▸ WRITTEN PROBLEM
Count the rows below that contain the string "region", and reply with that number alone.

▸ ITEMS
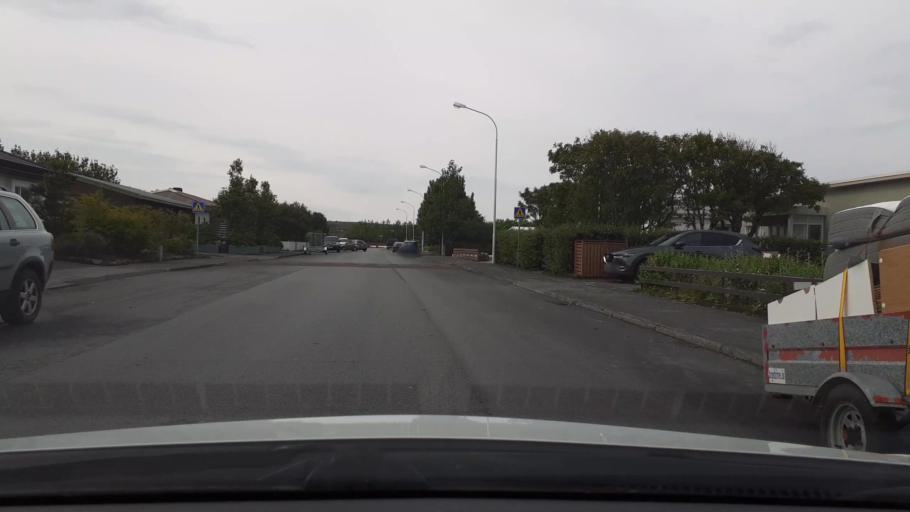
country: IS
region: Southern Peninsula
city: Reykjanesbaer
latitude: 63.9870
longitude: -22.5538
...
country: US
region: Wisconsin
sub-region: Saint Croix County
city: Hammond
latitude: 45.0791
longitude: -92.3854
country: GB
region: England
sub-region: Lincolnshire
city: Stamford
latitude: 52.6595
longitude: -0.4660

▸ ANSWER FOR THE TASK
5